* _Request a_
Answer these questions about the text on OCR errors in information retrieval:
(i) At what error rate did the study begin to notice significant impacts on retrieval?
(ii) Which query produced the Google Scholar result page that the text describes?
(iii) How many errors does the text count in the small snippet from the matching document?
Text excerpt START
Assessing the Impact of OCR Errors in Information Retrieval
- 3.7k Downloads
A significant amount of the textual content available on the Web is stored in PDF files. These files are typically converted into plain text before they can be processed by information retrieval or text mining systems. Automatic conversion typically introduces various errors, especially if OCR is needed. In this empirical study, we simulate OCR errors and investigate the impact that misspelled words have on retrieval accuracy. In order to quantify such impact, errors were systematically inserted at varying rates in an initially clean IR collection. Our results showed that significant impacts are noticed starting at a 5% error rate. Furthermore, stemming has proven to make systems more robust to errors.
KeywordsOCR Retrieval effectiveness Noisy text
Estimates say that most information useful for organizations is represented in an unstructured format, predominantly as free text . A significant portion of this useful information is stored in PDF files – research articles, books, company reports, and presentations are typically disseminated in PDF format. PDF documents need to be converted into plain text before being processed by an Information Retrieval (IR) or a text mining system. These files can either be digitally created or created from scanned documents. While the former are generated from an original electronic version of a document (i.e., contain the text characters), the later contain images of the original document and need to go through Optical Character Recognition (OCR) so that their contents can be extracted. Despite being addressed by researchers for decades, OCR is still imperfect. As a result, the extracted text contains errors that typically involve character exchanges. Although digitally created PDFs are cleaner, they are not problem-free since, for example, hyphenated terms (due to separation into syllables) may be identified as two tokens and indexed incorrectly.
Extraction errors can have a negative impact on the quality of IR systems and are found even in mainstream search engines. Figure 1 presents an excerpt of the result page generated by Google Scholar for the query “information retrieval techniques”. In the small snippet from a matching document, we can see four errors – three terms were erroneously segmented into two tokens, and two terms were concatenated into one token. The effect is that a query with the correct spelling for e.g., “the barriers encountered in retrieving information” would be unable to retrieve that document. Approaches for treating misspelled queries cannot solve this problem as the issue is in the document, not in the query. Furthermore, there are important differences between the types of errors made by humans while typing and those made by OCR systems .
Text excerpt END
Provided data START
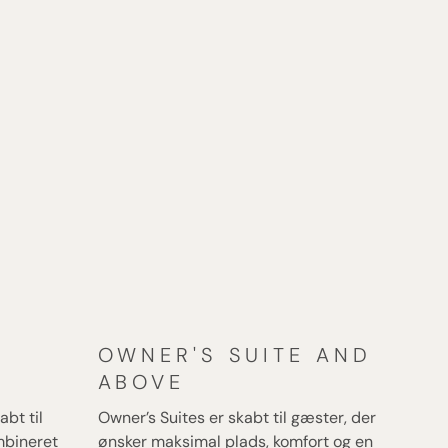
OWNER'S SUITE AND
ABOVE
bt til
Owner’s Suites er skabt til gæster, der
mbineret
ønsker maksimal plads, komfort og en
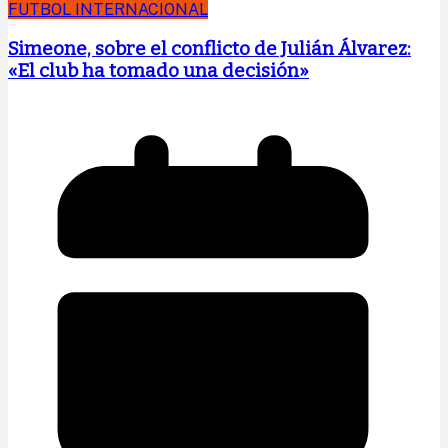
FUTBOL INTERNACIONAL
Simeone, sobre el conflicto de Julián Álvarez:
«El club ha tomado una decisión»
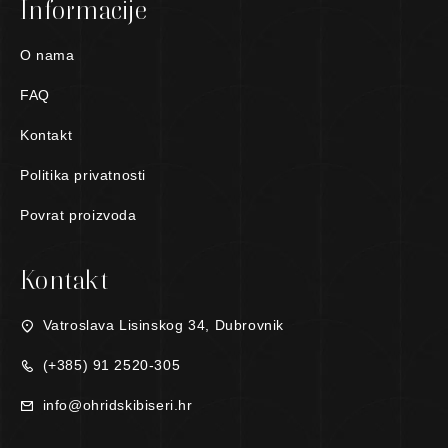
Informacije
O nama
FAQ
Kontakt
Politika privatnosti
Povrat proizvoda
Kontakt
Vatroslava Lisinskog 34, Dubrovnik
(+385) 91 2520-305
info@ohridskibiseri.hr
Provided data END
Provided data START
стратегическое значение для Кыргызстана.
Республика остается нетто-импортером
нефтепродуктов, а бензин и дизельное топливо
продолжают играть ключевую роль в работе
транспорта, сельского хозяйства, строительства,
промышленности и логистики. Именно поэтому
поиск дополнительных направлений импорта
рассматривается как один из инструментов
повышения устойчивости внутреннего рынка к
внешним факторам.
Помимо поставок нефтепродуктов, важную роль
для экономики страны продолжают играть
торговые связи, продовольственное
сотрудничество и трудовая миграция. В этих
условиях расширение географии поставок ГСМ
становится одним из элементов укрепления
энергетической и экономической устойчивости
Provided data END
Provided data START
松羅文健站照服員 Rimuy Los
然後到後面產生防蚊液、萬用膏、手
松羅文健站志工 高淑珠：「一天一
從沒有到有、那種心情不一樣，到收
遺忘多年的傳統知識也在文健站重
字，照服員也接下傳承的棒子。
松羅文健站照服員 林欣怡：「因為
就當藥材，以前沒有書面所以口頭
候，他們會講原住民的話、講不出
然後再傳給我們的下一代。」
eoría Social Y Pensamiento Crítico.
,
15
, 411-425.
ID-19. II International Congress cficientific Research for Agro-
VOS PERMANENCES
Provided data END
* _Request b_
From the saved entries, extract the lines starting with the line that contains "стратегическое значение для Кыргызстана." and going on through the line that contains "условиях расширение географии поставок ГСМ", reproducing each one unchanged.

* _Worked solution a_
(i) 5%
(ii) "information retrieval techniques"
(iii) Four

* _Worked solution b_
стратегическое значение для Кыргызстана.
Республика остается нетто-импортером
нефтепродуктов, а бензин и дизельное топливо
продолжают играть ключевую роль в работе
транспорта, сельского хозяйства, строительства,
промышленности и логистики. Именно поэтому
поиск дополнительных направлений импорта
рассматривается как один из инструментов
повышения устойчивости внутреннего рынка к
внешним факторам.
Помимо поставок нефтепродуктов, важную роль
для экономики страны продолжают играть
торговые связи, продовольственное
сотрудничество и трудовая миграция. В этих
условиях расширение географии поставок ГСМ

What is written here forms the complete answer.